America’s Federal Trade Commission (FTC) has now issued a consumer advice notification over these new Amazon refund scams, which it describes as “scammy texts offering ‘refunds’ for Amazon purchases.”
“Scammers are pretending to be Amazon again,” FTC says, which shouldn’t come as a surprise given the sheer scale of this impersonation threat, as evidenced by the sheer scale of Amazon’s response and the scope of takedowns.
“This time,” FTC says, the threat actors are “sending texts claiming there’s a problem with something you bought. They offer a refund if you click a link — but it’s a scam. Here’s how the scam works so you can avoid it.”
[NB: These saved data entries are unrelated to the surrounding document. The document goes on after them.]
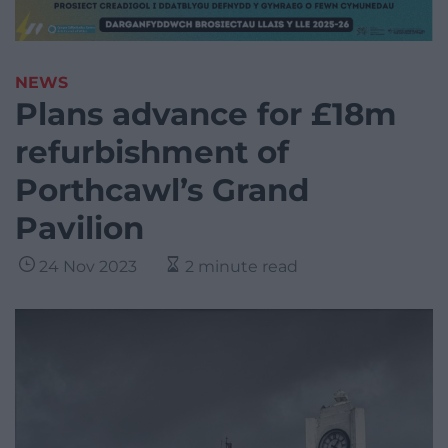
NEWS
Plans advance for £18m
refurbishment of
Porthcawl’s Grand
Pavilion
24 Nov 2023
2 minute read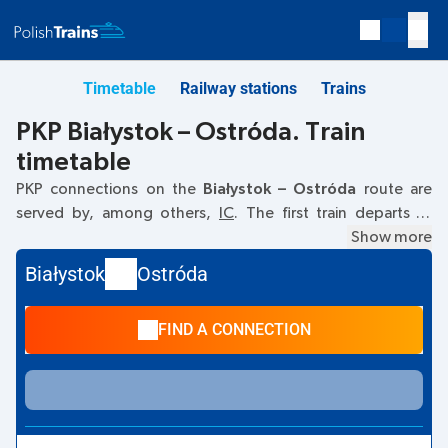
Timetable
Railway stations
Trains
PKP Białystok – Ostróda. Train
timetable
PKP connections on the
Białystok – Ostróda
route are
served by, among others,
IC
. The first train departs at
04:45
from the Białystok railway station at
Kolejowa, 15-
Show more
001 Bialystok
. The last train to Ostróda departs at 13:11.
Białystok
Ostróda
Other trains also run on the
Białystok
–
Ostróda
route:
-
they offer a lower ticket price and usually longer travel
FIND A CONNECTION
time. The train terminates at the Ostróda station on
Słowackiego, 14-100 Ostroda
street.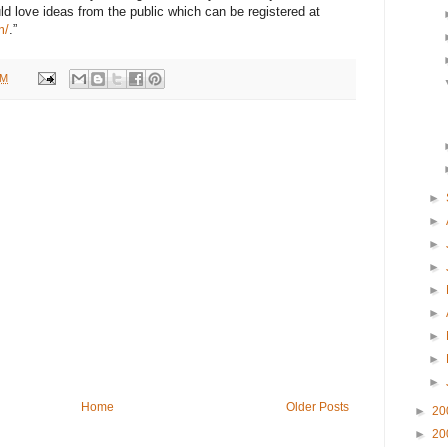
d love ideas from the public which can be registered at
m/
.”
AM
►
►
►
►
►
►
►
►
►
Home
Older Posts
►
20
►
20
FTC sets out what consumers can expect to see if they’re under attack. “You get an unexpected text that looks like it’s from Amazon. It claims the company did a ‘routine quality inspection’ and an item you recently bought doesn’t meet Amazon’s standards or has been recalled. The text offers you a full refund and says you don’t need to return the item — as long as you click a link to request your money back. But there is no refund. Instead, it’s a phishing scam to steal your money or personal information.”
It’s not just the FTC amplifying this warning. Per one Californian District Attorney, “Amazon recently advised its subscribers of a new round of scam emails purporting to be from Amazon either about delivery of an item that was not ordered or increase in the cost of a Prime Membership. The email contains a link to cancel the subscription due to the purported increase in cost which leads to a fake site requesting input of membership information that then allows scammers to access your Amazon account.”
One of the challenges for consumers who might do some online research after receiving one of these texts, will be the surprise Amazon refunds doing the rounds some months ago. Per CNET, “If you were surprised by an Amazon refund from years ago, here’s why,” with some customers “receiving large refunds, years after their purchases.”
CNET explains that “These surprise Amazon refunds seem to have arisen from an internal Amazon review, possibly in response to a 2023 lawsuit.” That action “claimed Amazon had quietly reversed legitimate return-related refunds for some shoppers.”
if you receive a refund text now, ignore the desk research and delete the text. If you have any doubts, follow Amazon’s advice and log into your account as normal. You will receive any notifications there as well, and you’ll know they’re actually real.